I also have some fairly specific reservations about the planet of Grayson, the Star Empire's closest ally, which is essentially a benign theocratic monarchy that is slowly transitioning out of patriarchy with the help of a swift kick in the pants in the form of Honor Harrington and Manticore. I have no qualms about the gender politics of this storyline; what I do have problems with is the fact that Weber explicitly equates Grayson with Japan (Graysons even duel with Japanese-style swords!). Honor is cast in the role of Commodore Perry, and Weber essentially writes Grayson's historical background to take the nationalist fantasy of the Meiji Restoration and make it the literal truth of the Mayhew Restoration. The idea that Japan was an officially closed country at any point is more a received fantasy than an actual historical reality, and reports of Perry's agency have been greatly exaggerated. Knowingly or not, Weber has aligned himself with an extremely questionable ideology masquerading as truth.

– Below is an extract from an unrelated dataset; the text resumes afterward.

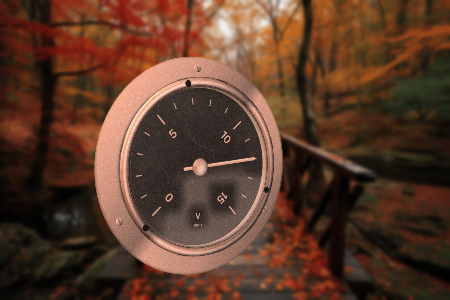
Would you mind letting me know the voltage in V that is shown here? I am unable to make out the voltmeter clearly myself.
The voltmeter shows 12 V
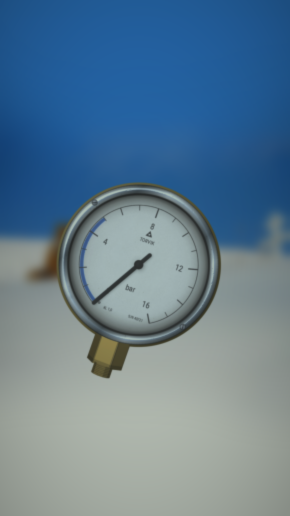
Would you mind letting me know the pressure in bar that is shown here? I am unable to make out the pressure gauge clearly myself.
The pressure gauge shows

Indeed, that's a big part of my larger issues with the series' politics. By dressing up (parliamentary) monarchy in feel-good liberal costumes such as gender equality, Weber is able to sneak his deeply Burkean (in the unreconstructed sense of the Marie Antoinette-loving monarchist that Burke was) sympathies well under the radar, thereby transposing the benefits that liberal democratic government has brought us with the undemocratic, monolithic regimes that it supplanted.

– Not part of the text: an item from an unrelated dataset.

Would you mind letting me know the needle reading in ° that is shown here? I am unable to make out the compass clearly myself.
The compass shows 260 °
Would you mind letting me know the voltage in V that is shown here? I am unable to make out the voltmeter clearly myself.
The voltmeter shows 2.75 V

All these things taken together leave me deeply uncomfortable at the thought of buying any more Weber books. I will keep reading them, however.

(no subject)

Date: 2009-05-15 06:32 (UTC)
egret: egret in Harlem Meer (Default)
From: [personal profile] egret
I read one Honor Harrington years ago and was surprised to enjoy it so much because military sf is not really my thing -- but Weber was so readable! Thanks for this informative overview.